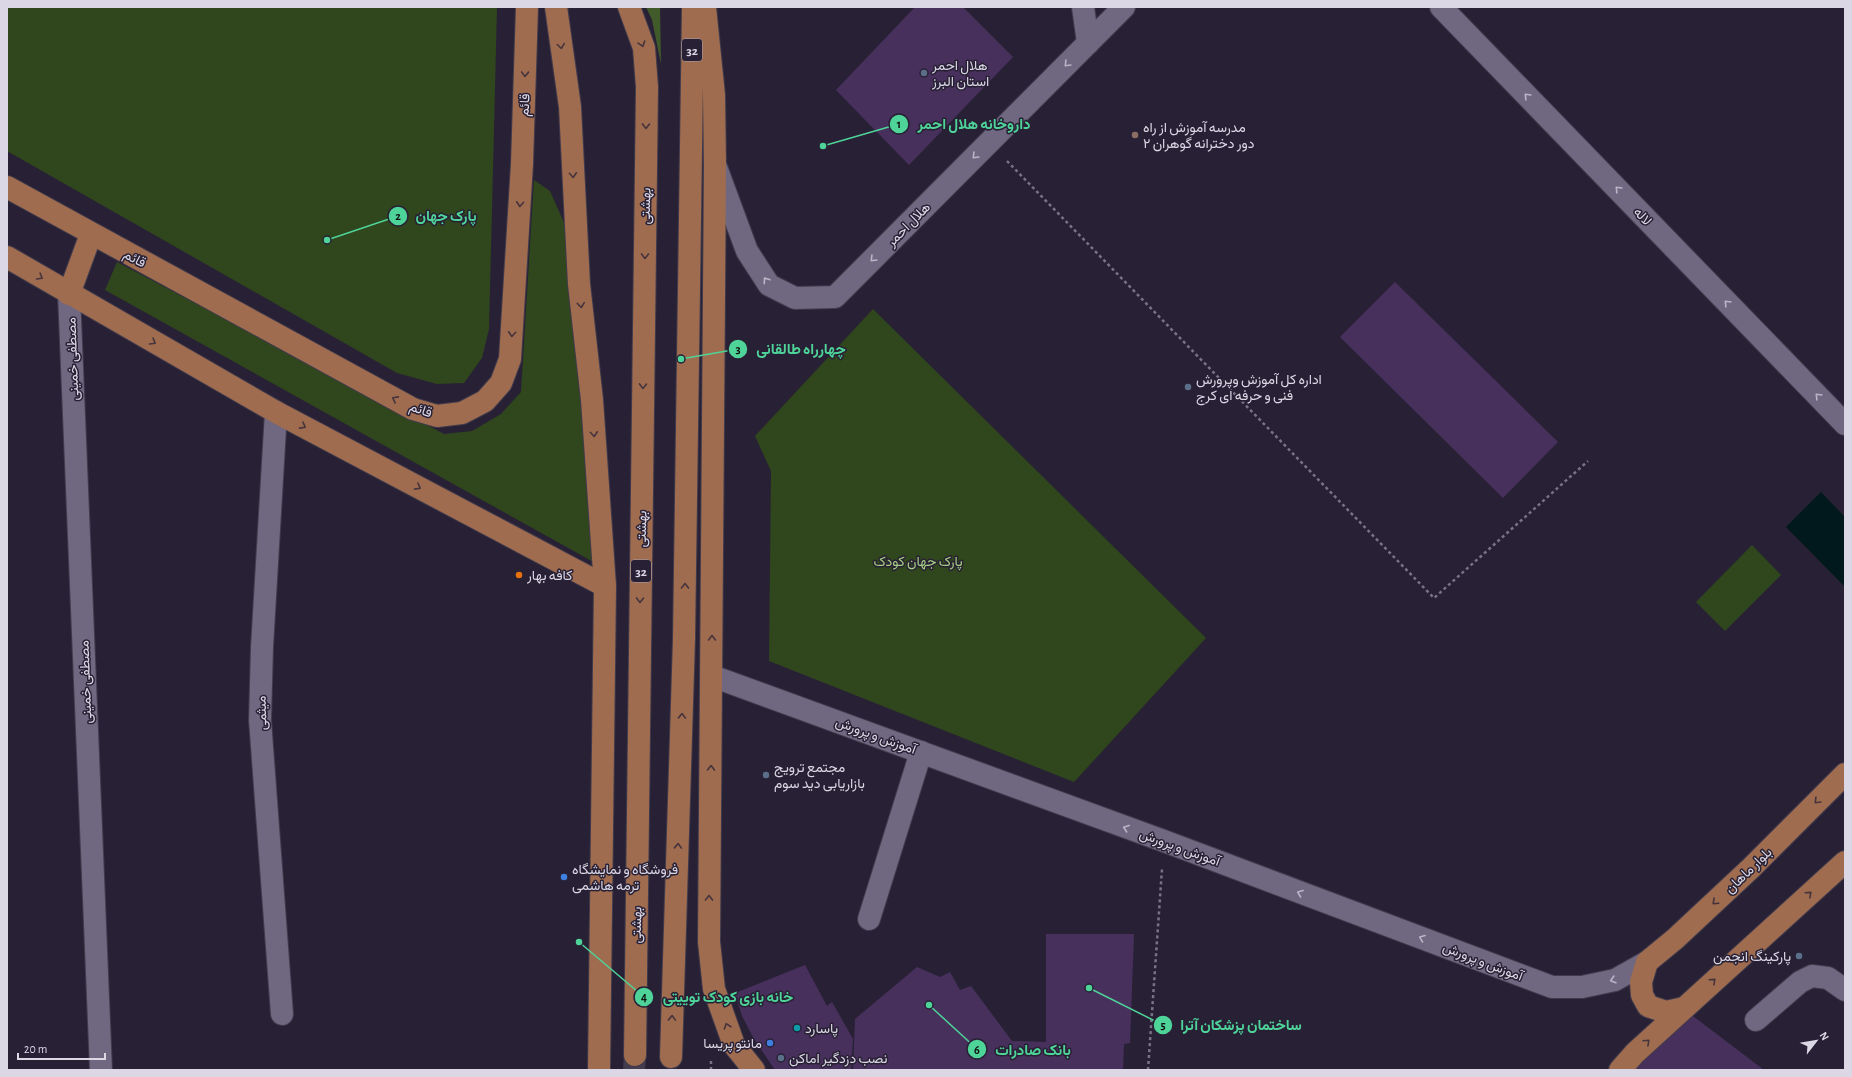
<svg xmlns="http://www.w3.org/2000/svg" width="1852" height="1077" viewBox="0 0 1852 1077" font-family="'Alegreya Sans',Vazirmatn,sans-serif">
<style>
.green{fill:#30461c}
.forest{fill:#415a2a}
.water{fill:#01191c}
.building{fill:#48305c}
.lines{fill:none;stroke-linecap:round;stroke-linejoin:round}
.major-tunnel{stroke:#433c4f;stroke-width:22;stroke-dasharray:22 11;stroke-linecap:butt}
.minor-casing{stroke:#413b4c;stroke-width:24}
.major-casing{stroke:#413b4c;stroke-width:24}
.path{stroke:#797485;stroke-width:2.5;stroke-dasharray:3 3;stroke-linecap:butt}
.minor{stroke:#706780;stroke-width:22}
.major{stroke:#a06c4f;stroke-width:22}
.oneway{stroke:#46343c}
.oneway2{stroke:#bbb5c7}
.service-dot{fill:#5c6f8a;stroke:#282135;stroke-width:1.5}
.education-dot{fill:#8d6e63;stroke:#282135;stroke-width:1.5}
.food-dot{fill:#e8710a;stroke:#282135;stroke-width:1.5}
.shop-dot{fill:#3f7fe0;stroke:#282135;stroke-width:1.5}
.culture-dot{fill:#0f9aa8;stroke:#282135;stroke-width:1.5}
.labels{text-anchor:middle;stroke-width:3;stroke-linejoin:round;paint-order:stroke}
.shield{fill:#282135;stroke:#a5a0b0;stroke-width:1}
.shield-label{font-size:13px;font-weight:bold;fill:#dbd7e5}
.poi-label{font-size:14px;fill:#dbd7e5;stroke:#282135;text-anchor:start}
.street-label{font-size:14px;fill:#dbd7e5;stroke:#282135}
.park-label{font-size:14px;fill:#a6cf84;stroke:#282135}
.leader{fill:none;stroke:#4ed399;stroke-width:1.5}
.callout-dot{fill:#4ed399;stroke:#282135;stroke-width:1.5}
.mark-label{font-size:12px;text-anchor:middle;font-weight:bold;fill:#111}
.callout-label{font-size:15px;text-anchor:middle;font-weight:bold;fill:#4ed399;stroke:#282135;stroke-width:3;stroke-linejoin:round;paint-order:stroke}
</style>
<rect width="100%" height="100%" fill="#282135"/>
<g class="green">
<path d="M7,7H497L489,329L482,358L464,383L437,384L397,373L7,151Z"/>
<path d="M534,180L550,191L566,227L597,564L105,290L117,262L444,434L472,431L501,414L521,392Z"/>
<path d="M873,309L1206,638L1074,782L769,661L771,471L755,436Z"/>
<path d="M1752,545L1781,575L1725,631L1696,602Z"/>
</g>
<path class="forest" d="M646,7H660L661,64L652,20Z"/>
<path class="water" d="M1821,492L1845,517V587L1786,527Z"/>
<g class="building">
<path d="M915,7H963L1013,57L909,165L836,90Z"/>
<path d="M1395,282L1558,442L1503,498L1340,337Z"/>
<path d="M1046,934H1134L1130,1043L1124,1044L1123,1070H853L855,1019L917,967L940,977L950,972L960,990L971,986L1012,1041L1046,1042Z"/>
<path d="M805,965L827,1006L832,1002L853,1039L851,1070H775L754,1039L742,1016L735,993Z"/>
<path d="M1689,1013L1764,1070H1635Z"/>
</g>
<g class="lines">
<path class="major-tunnel" d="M634,1070L635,1055"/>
<g class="minor-casing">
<g id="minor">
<path d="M1083,7L1088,43"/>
<path d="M1441,7L1845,424"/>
<path d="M716,167L747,251L769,285L795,298L835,297L1124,7"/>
<path d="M69,294L101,1070"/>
<path d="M276,412L262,647L260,720L282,1014"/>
<path d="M712,676L1164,841L1552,987H1582L1615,980L1647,962"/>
<path d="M869,919L921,752"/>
<path d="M1756,1020L1800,982L1812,976L1828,978L1845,990"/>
</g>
</g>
<g class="major-casing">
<g id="major">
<path d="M556,7L570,107L579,284L592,400L605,586L599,1070"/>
<path d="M629,7L644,48L647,87L635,1055"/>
<path d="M705,7L714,95L715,165L709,942L714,989L734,1045L754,1070"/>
<path d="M7,187L413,409L437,416L462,413L485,401L501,383L510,359L522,164L527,7"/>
<path d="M7,257L276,412L605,586"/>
<path d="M69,294L91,234"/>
<path d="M1684,1008L1666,1012L1648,1006L1642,995L1641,982L1647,962L1675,939L1751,868L1845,774"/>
<path d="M671,1057L684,639L693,7"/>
<path d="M1620,1070L1635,1053L1845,862"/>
</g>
</g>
<g class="path">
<path d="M1007,161L1434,598L1588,461"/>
<path d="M711,1070V1059"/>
<path d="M1148,1070L1162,869"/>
</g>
<use href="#minor" class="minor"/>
<use href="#major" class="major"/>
</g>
<defs><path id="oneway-chevron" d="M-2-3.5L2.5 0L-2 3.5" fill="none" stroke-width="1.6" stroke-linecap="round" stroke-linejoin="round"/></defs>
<g class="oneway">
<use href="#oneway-chevron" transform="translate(642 44) rotate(72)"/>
<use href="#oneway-chevron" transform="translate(561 46) rotate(82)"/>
<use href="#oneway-chevron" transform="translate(525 74) rotate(92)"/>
<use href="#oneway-chevron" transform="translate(646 126) rotate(91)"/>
<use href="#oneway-chevron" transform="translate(573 175) rotate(86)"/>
<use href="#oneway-chevron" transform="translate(520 204) rotate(94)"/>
<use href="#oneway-chevron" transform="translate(645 256) rotate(91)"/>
<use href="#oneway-chevron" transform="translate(40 277) rotate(31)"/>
<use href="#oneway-chevron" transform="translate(581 305) rotate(84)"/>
<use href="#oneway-chevron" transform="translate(512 334) rotate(94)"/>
<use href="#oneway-chevron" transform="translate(153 342) rotate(30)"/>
<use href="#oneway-chevron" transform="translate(643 386) rotate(91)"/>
<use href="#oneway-chevron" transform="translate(395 399) rotate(-152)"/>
<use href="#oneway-chevron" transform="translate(303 426) rotate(28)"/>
<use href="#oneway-chevron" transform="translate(594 434) rotate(86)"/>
<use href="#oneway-chevron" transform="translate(418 487) rotate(28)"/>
<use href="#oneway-chevron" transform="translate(685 586) rotate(-89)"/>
<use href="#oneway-chevron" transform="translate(640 600) rotate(91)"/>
<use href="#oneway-chevron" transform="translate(712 638) rotate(-90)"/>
<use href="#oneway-chevron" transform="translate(682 716) rotate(-88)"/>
<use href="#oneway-chevron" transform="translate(711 768) rotate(-89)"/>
<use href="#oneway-chevron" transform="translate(1817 801) rotate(135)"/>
<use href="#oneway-chevron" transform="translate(678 846) rotate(-88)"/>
<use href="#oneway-chevron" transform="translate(1809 894) rotate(-42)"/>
<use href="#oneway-chevron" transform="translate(709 898) rotate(-89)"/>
<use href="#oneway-chevron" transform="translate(1715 902) rotate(137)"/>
<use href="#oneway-chevron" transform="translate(1713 981) rotate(-42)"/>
<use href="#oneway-chevron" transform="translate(672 1018) rotate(-88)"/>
<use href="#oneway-chevron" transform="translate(727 1026) rotate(-109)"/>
<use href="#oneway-chevron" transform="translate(1647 1042) rotate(-43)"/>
</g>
<g class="oneway2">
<use href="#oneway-chevron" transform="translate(1067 64) rotate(135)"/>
<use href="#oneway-chevron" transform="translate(1527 96) rotate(-134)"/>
<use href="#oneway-chevron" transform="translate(975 156) rotate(135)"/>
<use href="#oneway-chevron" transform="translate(1618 189) rotate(-134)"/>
<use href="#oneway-chevron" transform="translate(873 259) rotate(135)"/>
<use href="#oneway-chevron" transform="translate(766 280) rotate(-124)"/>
<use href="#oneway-chevron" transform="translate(1727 303) rotate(-134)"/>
<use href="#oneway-chevron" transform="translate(1818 396) rotate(-134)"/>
<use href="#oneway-chevron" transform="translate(1126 828) rotate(-160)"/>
<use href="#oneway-chevron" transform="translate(1300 893) rotate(-159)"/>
<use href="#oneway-chevron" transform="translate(1422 938) rotate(-159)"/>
<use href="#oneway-chevron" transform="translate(1613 980) rotate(163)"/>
</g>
<g class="service-dot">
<circle cx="924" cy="73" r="4"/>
<circle cx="1188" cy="387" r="4"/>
<circle cx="766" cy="775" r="4"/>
<circle cx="1799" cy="956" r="4"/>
<circle cx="781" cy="1058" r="4"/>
</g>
<circle class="education-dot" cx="1135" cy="135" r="4"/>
<circle class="food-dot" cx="519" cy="575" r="4"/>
<g class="shop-dot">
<circle cx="564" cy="877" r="4"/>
<circle cx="770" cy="1043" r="4"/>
</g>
<circle class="culture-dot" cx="797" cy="1028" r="4"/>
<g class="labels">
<g class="shield">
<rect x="682" y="39" width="20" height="22" rx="3"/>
<rect x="631" y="560" width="20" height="22" rx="3"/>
</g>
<g class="shield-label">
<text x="692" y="55">32</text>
<text x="641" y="576">32</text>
</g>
<g class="poi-label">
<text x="932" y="70">هلال احمر<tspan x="932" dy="16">استان البرز</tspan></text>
<text x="1143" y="132">مدرسه آموزش از راه<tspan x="1143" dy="16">دور دخترانه گوهران ۲</tspan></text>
<text x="1196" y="384">اداره کل آموزش وپرورش<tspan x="1196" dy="16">فنی و حرفه ای کرج</tspan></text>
<text x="527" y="580">کافه بهار</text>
<text x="774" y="772">مجتمع ترویج<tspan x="774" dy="16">بازاریابی دید سوم</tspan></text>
<text x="572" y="874">فروشگاه و نمايشگاه<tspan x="572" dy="16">ترمه هاشمى</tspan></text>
<text x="1791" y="961" text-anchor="end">پارکینگ انجمن</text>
<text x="805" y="1033">پاسارد</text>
<text x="762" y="1048" text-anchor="end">مانتو پریسا</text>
<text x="789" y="1063">نصب دزدگیر اماکن</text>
</g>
<g class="street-label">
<text transform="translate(524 105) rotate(-88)" y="5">قائم</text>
<text transform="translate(645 206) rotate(-89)" y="5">بهشتى</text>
<text transform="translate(1643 216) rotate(46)" y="5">لاله</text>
<text transform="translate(908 224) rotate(-45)" y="5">هلال احمر</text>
<text transform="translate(135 258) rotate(28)" y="5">قائم</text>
<text transform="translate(72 359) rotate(-92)" y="5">مصطفی خمینی</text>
<text transform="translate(421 409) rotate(19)" y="5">قائم</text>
<text transform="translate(641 529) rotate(-89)" y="5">بهشتى</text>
<text transform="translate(85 682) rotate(-92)" y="5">مصطفی خمینی</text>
<text transform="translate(261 713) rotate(-91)" y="5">میثمی</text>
<text transform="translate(876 735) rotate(20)" y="5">آموزش و پرورش</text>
<text transform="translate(1180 847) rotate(20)" y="5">آموزش و پرورش</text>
<text transform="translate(1748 870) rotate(-44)" y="5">بلوار ماهان</text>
<text transform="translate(636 925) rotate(-89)" y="5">بهشتى</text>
<text transform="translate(1483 961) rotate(21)" y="5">آموزش و پرورش</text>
</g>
<g class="park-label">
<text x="918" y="566">پارک جهان کودک</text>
</g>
</g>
<path class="leader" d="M823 146L899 124M327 240L398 216M681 359L738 349M579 942L644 997M1089 988L1163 1025M929 1005L977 1049"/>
<g class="callout-dot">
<circle cx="823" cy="146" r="4"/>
<circle cx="327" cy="240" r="4"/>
<circle cx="681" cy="359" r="4"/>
<circle cx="579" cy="942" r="4"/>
<circle cx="1089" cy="988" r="4"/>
<circle cx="929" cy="1005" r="4"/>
<circle cx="899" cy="124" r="10"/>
<circle cx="398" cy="216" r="10"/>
<circle cx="738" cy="349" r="10"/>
<circle cx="644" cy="997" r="10"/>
<circle cx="1163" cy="1025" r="10"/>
<circle cx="977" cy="1049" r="10"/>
</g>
<g class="mark-label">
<text x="899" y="128">1</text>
<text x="398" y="220">2</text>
<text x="738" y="353">3</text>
<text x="644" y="1001">4</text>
<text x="1163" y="1029">5</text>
<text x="977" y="1054">6</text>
</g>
<g class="callout-label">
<text x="974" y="129">داروخانه هلال احمر</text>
<text x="446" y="221">پارک جهان</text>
<text x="801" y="354">چهارراه طالقانی</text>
<text x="728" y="1002">خانه بازی کودک توییتی</text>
<text x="1241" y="1030">ساختمان پزشکان آترا</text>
<text x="1033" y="1055">بانک صادرات</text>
</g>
<rect width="1852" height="1077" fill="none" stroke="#dbd7e5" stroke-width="16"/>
<g transform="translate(1816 1041) rotate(59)" stroke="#282135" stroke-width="3" paint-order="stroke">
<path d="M0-3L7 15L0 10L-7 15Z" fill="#dbd7e5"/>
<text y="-6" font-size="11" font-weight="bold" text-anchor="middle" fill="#dbd7e5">N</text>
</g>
<path d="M18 1053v6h87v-6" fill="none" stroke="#dbd7e5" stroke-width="2"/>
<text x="24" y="1053" font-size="12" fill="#dbd7e5" stroke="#282135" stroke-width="3" paint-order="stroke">20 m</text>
</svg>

************

- _TASK TO COMPLETE_
Search the records above for the string "lines". Copy every line that contains it.

- _EXPECTED ANSWER_
.lines{fill:none;stroke-linecap:round;stroke-linejoin:round}
<g class="lines">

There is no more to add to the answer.